Action item ▸ Print the lines that run from the line with "are w and c" to the line with "are b and c", keeping both end lines, exactly as they appear in the entries below, and nothing else.

Exercise input ▸
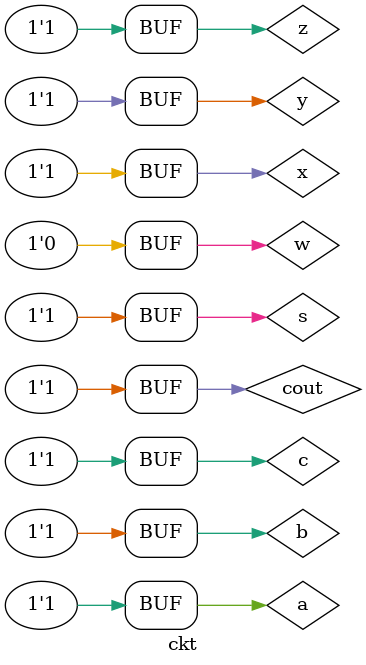
<source format=v>
module ckt();
				//FOR DELAY 1
	wire s,cout,w,x,y,z;	//wires represent the output coming from each gate
	reg a,b,c;		//reg a,b,c represents the inputs
	xor #1 g1(w,a,b);		//w is output of xor gate whose input are a and b
	xor #1 g2(s,w,c);		//s is sum that is output of xor gate whose input are w and c
	and #1 g3(x,a,c);		//x is output of and gate whose input are a and c 
	and #1 g4(y,b,c);		//y is output of and gate whose input are b and c
	and #1 g5(z,a,b);		//z is output of and gate whose input are a and b
	or #1 g6(cout,x,y,z);	//cout is carryout that is the output of or gate

	//exhaustive display for all the posiible outputs
	initial begin
	$monitor($time," a=%b,b=%b,c=%b,s=%b,cout=%b",a,b,c,s,cout);
	//$display($time," a=%b,b=%b,c=%b,s=%b,cout=%b",a,b,c,s,cout);
	#0 a=0; b=0; c=0;
	#10 a=0; b=0; c=1;
	#10 a=0; b=1; c=0;
	#10 a=0; b=1; c=1;
	#10 a=1; b=0; c=0;
	#10 a=1; b=0; c=1;
	#10 a=1; b=1; c=0;
	#10 a=1; b=1; c=1;
	end
endmodule

</source>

Written answer ▸
	xor #1 g2(s,w,c);		//s is sum that is output of xor gate whose input are w and c
	and #1 g3(x,a,c);		//x is output of and gate whose input are a and c 
	and #1 g4(y,b,c);		//y is output of and gate whose input are b and c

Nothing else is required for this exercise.